We've seen it with Sánchez's move to Arsenal, his new role as club saviour has led to a dramatic increase in his overall dictation of the game. His goals and assists have saved the London club or more than one occasion this season.

Cesc Fàbregas has become one of, if not the, star players at Chelsea and he has become more effective than he ever was at Barça.

Even Luis Suárez is an example of this. Despite being in his early Barça career, his goalscoring record is nowhere near that of when he was at Liverpool. In the league last season, the Uruguayan scored 31 goals in 33 appearances. This season he has scored just once in nine appearances. Now, you can argue that his assist rate has risen since making the summer switch but he was hired as a man who could score goals, a talent he hasn't demonstrated consistently yet.

You could make the valid argument that it is just the difference between La Liga and the Premier League. But Villa's time at Valencia, scoring 108 goals in 166 appearances and Ibrahimovic with PSG, 64 goals in 78 appearances prove as counter-evidence to that argument.

The question you begin to ask yourself is "is Messi good enough to merit obstructing others?". For the majority of the time, the answer is a resounding yes. Messi's talents far outweigh that of his teammates and you'd be stupid not to attempt to get the best out of him, even if it does mean sacrificing others. But if teams began to latch onto this, they can effectively stop Barcelona by stopping just one player. Nullify Messi and you have a far greater chance of getting a result.
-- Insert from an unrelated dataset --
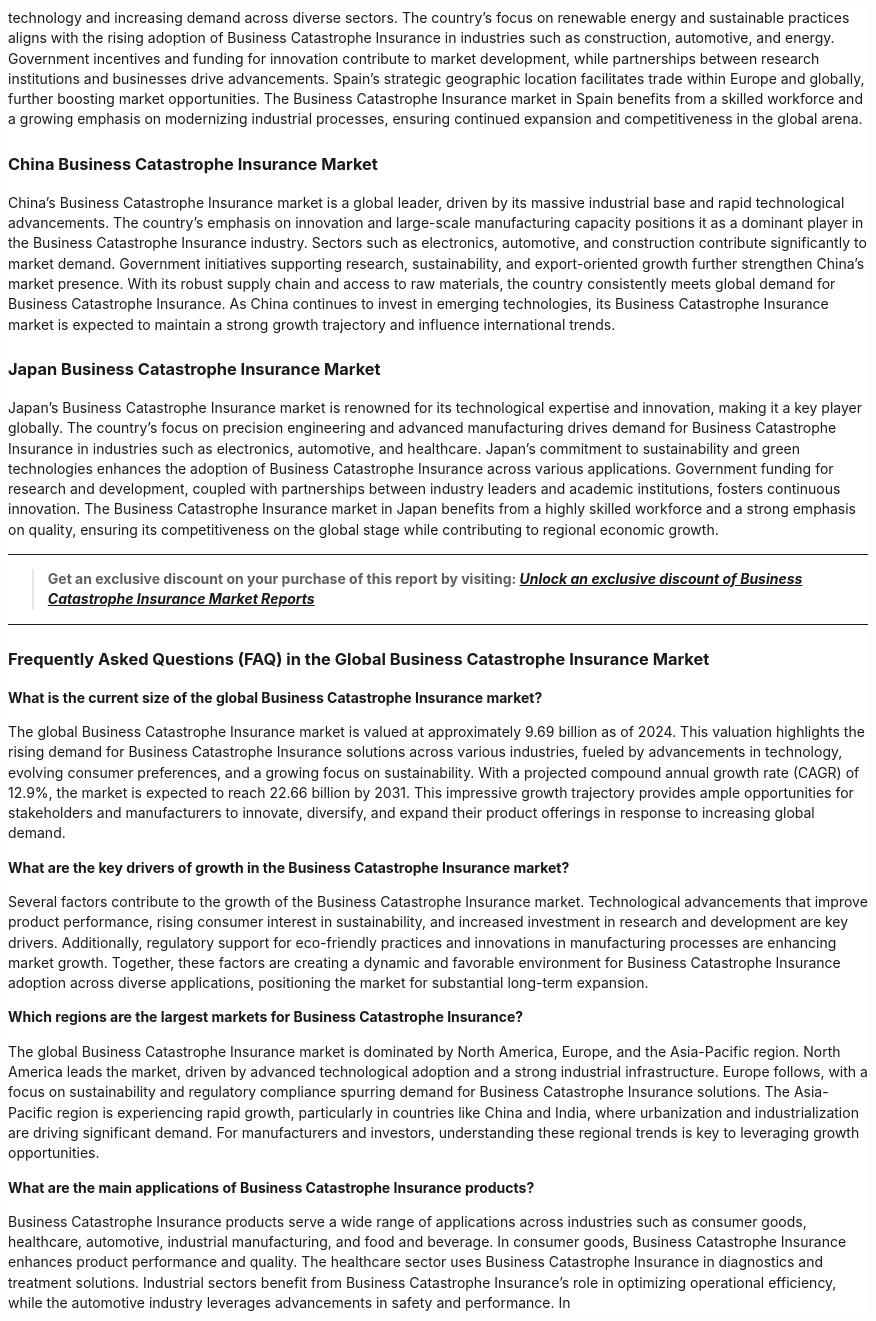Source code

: technology and increasing demand across diverse sectors. The country&rsquo;s focus on renewable energy and sustainable practices aligns with the rising adoption of Business Catastrophe Insurance in industries such as construction, automotive, and energy. Government incentives and funding for innovation contribute to market development, while partnerships between research institutions and businesses drive advancements. Spain&rsquo;s strategic geographic location facilitates trade within Europe and globally, further boosting market opportunities. The Business Catastrophe Insurance market in Spain benefits from a skilled workforce and a growing emphasis on modernizing industrial processes, ensuring continued expansion and competitiveness in the global arena.</p><h3>China Business Catastrophe Insurance Market</h3><p>China&rsquo;s Business Catastrophe Insurance market is a global leader, driven by its massive industrial base and rapid technological advancements. The country&rsquo;s emphasis on innovation and large-scale manufacturing capacity positions it as a dominant player in the Business Catastrophe Insurance industry. Sectors such as electronics, automotive, and construction contribute significantly to market demand. Government initiatives supporting research, sustainability, and export-oriented growth further strengthen China&rsquo;s market presence. With its robust supply chain and access to raw materials, the country consistently meets global demand for Business Catastrophe Insurance. As China continues to invest in emerging technologies, its Business Catastrophe Insurance market is expected to maintain a strong growth trajectory and influence international trends.</p><h3>Japan Business Catastrophe Insurance Market</h3><p>Japan&rsquo;s Business Catastrophe Insurance market is renowned for its technological expertise and innovation, making it a key player globally. The country&rsquo;s focus on precision engineering and advanced manufacturing drives demand for Business Catastrophe Insurance in industries such as electronics, automotive, and healthcare. Japan&rsquo;s commitment to sustainability and green technologies enhances the adoption of Business Catastrophe Insurance across various applications. Government funding for research and development, coupled with partnerships between industry leaders and academic institutions, fosters continuous innovation. The Business Catastrophe Insurance market in Japan benefits from a highly skilled workforce and a strong emphasis on quality, ensuring its competitiveness on the global stage while contributing to regional economic growth.</p><hr /><blockquote><p><strong>Get an exclusive discount on your purchase of this report by visiting: <em><a href="://marketresearchpulse.com/ask-for-discount/84289?utm_source=Github&amp;utm_medium=022">Unlock an exclusive discount of Business Catastrophe Insurance Market Reports</a></em>&nbsp;</strong></p></blockquote><hr /><h3>Frequently Asked Questions (FAQ) in the Global Business Catastrophe Insurance Market</h3><p><strong>What is the current size of the global Business Catastrophe Insurance market?</strong></p><p>The global Business Catastrophe Insurance market is valued at approximately 9.69 billion as of 2024. This valuation highlights the rising demand for Business Catastrophe Insurance solutions across various industries, fueled by advancements in technology, evolving consumer preferences, and a growing focus on sustainability. With a projected compound annual growth rate (CAGR) of 12.9%, the market is expected to reach 22.66 billion by 2031. This impressive growth trajectory provides ample opportunities for stakeholders and manufacturers to innovate, diversify, and expand their product offerings in response to increasing global demand.</p><p><strong>What are the key drivers of growth in the Business Catastrophe Insurance market?</strong></p><p>Several factors contribute to the growth of the Business Catastrophe Insurance market. Technological advancements that improve product performance, rising consumer interest in sustainability, and increased investment in research and development are key drivers. Additionally, regulatory support for eco-friendly practices and innovations in manufacturing processes are enhancing market growth. Together, these factors are creating a dynamic and favorable environment for Business Catastrophe Insurance adoption across diverse applications, positioning the market for substantial long-term expansion.</p><p><strong>Which regions are the largest markets for Business Catastrophe Insurance?</strong></p><p>The global Business Catastrophe Insurance market is dominated by North America, Europe, and the Asia-Pacific region. North America leads the market, driven by advanced technological adoption and a strong industrial infrastructure. Europe follows, with a focus on sustainability and regulatory compliance spurring demand for Business Catastrophe Insurance solutions. The Asia-Pacific region is experiencing rapid growth, particularly in countries like China and India, where urbanization and industrialization are driving significant demand. For manufacturers and investors, understanding these regional trends is key to leveraging growth opportunities.</p><p><strong>What are the main applications of Business Catastrophe Insurance products?</strong></p><p>Business Catastrophe Insurance products serve a wide range of applications across industries such as consumer goods, healthcare, automotive, industrial manufacturing, and food and beverage. In consumer goods, Business Catastrophe Insurance enhances product performance and quality. The healthcare sector uses Business Catastrophe Insurance in diagnostics and treatment solutions. Industrial sectors benefit from Business Catastrophe Insurance&rsquo;s role in optimizing operational efficiency, while the automotive industry leverages advancements in safety and performance. In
It makes you wonder whether Barcelona should consider reducing Messi's influence. But this approach is likely to yield unproductive results. We've seen glimpses of this during Luis Enrique's reign, with Messi dropping deeper in order to feed the likes of Suárez and Neymar and it hasn't replicated the kind of success Barça had when Messi was the pinpoint of the attack.

However a main argument against reducing Messi's influence is that some Barça players thrive on having a main man take the spotlight. Andrés Iniesta and Xavi produced the finest football of their careers while Messi was taking the headlines. The Argentine seemed to lift the pressure of them and allow them to play their natural game.

So it seems Barcelona is stuck between a rock in a hard place. Play everything through Messi and hope he changes the game or increase other's influence and hope it doesn't stop the four time Ballon d'Or winner from doing his thing.